À vos pelles! Cet hiver, les cinq souffleuses de l’arrondissement ont parcouru l'équivalent de cinq fois le trajet Montréal-Québec. Résultat? On gruge déjà sur le budget de déneigement de l’an prochain.
- (Photo: Régent Gosselin)<[:AC:]$ p>
Ah comme la neige a neigé
André Lavallée demande à Montréal d'établir un plan V pour le déneigement
L'été, c'est la propreté, l'hiver c'est le déneigement. Ces thèmes se succèdent au fil des saisons comme de sempiternels refrains venant hanter les élus municipaux. Et cet hiver a été dur, concède André Lavallée. Le maire de Rosemont–La Petite-Patrie croit aujourd'hui important que, compte tenu des soubresauts de Dame nature dans un contexte de changements climatiques, Montréal se dote d'un plan Ville pour affronter l'hiver.
Montréal sous la neige
Il fallait entendre les citoyens se succéder au micro, lors du conseil d'arrondissement de janvier, pour comprendre à quel point la neige paralyse nos activités quotidiennes. Un citoyen a raconté qu'il lui a été impossible d'être ravitaillé en huile à chauffage, d'autres ont déploré les interdictions de stationner qui se sont prolongées sur plusieurs jours – sur Saint-Michel en l'occurrence. Dans le district de Saint-Édouard, plusieurs ont dénoncé «les ratées» vécues lors des opérations de déneigement dans ce secteur.
Bris d'équipement, entrepreneurs mis à l'amande pour avoir tassé la neige sur les trottoirs, camions de chargement pris dans la circulation, incapacité pour les véhicules de l'arrondissement de circuler entre les voitures stationnées en travers de la rue, rareté des terrains pour entreposer la neige… En réponse à ces situations cauchemardesques, André Lavallée a clairement indiqué, vendredi en entrevue téléphonique, qu'il entendait convaincre Montréal d’adopter un plan Ville pour le déneigement. L’idée est lancée.
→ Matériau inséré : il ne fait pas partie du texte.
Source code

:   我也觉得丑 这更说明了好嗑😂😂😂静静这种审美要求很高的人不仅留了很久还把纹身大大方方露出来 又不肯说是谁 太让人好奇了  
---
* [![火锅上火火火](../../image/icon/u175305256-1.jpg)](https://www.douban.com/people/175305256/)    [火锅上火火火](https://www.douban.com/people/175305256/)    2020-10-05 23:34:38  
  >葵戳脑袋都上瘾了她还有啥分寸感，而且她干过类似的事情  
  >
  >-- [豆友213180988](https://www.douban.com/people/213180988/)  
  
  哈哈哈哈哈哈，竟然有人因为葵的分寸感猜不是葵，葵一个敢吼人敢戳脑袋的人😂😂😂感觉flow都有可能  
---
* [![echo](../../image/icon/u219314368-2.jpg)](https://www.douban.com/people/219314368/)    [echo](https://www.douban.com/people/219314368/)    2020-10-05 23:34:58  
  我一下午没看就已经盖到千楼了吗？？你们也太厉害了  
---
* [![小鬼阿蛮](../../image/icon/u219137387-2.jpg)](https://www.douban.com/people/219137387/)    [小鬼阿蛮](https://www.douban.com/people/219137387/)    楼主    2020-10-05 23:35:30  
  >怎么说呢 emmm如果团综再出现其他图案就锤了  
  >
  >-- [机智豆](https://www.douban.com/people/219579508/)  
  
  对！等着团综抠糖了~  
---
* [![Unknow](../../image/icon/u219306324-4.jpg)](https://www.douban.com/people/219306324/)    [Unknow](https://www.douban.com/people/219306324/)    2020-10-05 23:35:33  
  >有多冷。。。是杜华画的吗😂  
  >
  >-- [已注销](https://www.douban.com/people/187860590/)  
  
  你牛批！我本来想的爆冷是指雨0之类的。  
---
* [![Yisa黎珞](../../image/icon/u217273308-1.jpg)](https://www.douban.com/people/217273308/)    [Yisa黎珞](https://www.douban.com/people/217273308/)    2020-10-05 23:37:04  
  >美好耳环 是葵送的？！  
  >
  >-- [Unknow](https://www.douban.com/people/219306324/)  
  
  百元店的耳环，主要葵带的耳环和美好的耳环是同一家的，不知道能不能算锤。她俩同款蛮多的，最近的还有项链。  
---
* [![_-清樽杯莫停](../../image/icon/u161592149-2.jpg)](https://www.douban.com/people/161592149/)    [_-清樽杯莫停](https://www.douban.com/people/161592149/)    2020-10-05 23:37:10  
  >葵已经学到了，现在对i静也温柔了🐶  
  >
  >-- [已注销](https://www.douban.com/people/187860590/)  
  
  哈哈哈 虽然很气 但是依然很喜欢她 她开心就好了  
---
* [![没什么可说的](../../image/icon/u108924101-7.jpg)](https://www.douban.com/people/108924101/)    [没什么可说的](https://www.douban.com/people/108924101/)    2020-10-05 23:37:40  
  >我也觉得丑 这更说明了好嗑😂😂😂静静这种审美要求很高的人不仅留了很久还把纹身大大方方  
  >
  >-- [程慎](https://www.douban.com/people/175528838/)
«Au moment où on se parle, on a reçu plus de neige que les deux hivers précédents réunis: dans l'arrondissement lors des deux tempêtes monstres d'avant Noël, on a dépensé un peu plus de deux millions et à ce jour, les souffleuses de l'arrondissement ont, à elles seules, traversé la moitié du Canada», a évalué André Lavallée. Et rien ne peut garantir que cette situation ne se répétera pas l’an prochain, a-t-il évoqué.
Et qui dit neige, verglas et vents violents, dit gros sous. Actuellement, on gruge sur le budget de l'an prochain. On devra donc oublier les surplus qu'on enregistrait depuis quelques années. « On ne sera pas obligé de couper dans les services aux citoyens – l’arrondissement peut compter sur d’autres sources de revenus, les permis par exemple – on sera simplement un peu plus limité », a nuancé le maire Lavallée.
Nos hivers d'antan
Pourquoi un plan V ? Parce qu'il n'y a pas que nos hivers qui changent, les pratiques aussi évoluent. Il faut se rappeler qu'en 1971, la tempête du 4 mars dite du siècle, a laissé les Montréalais sous 50 cm de neige, avec des vents soufflant jusqu’à 110 km/h. La métropole a été paralysée pendant une semaine. À cette époque, on déversait la neige directement dans le fleuve et dans la rivière des Prairies et on disposait d'immenses terrains vacants, celui du parc Lafond notamment, pour l'entreposage.
« Sur le pont de la Concorde, on avait 14 portes d'où les camions déversaient la neige au fleuve ». C'est sans compter qu'il y avait un demi-million de moins de voitures sur l'Île, a souligné André Lavallée.
Le 10 mars à 19 h, lors du conseil d’arrondissement, il y aura présentation du bilan des opérations déneigement et énoncé des stratégies futures. Rendez-vous au 5650, rue D'Iberville, 2e étage.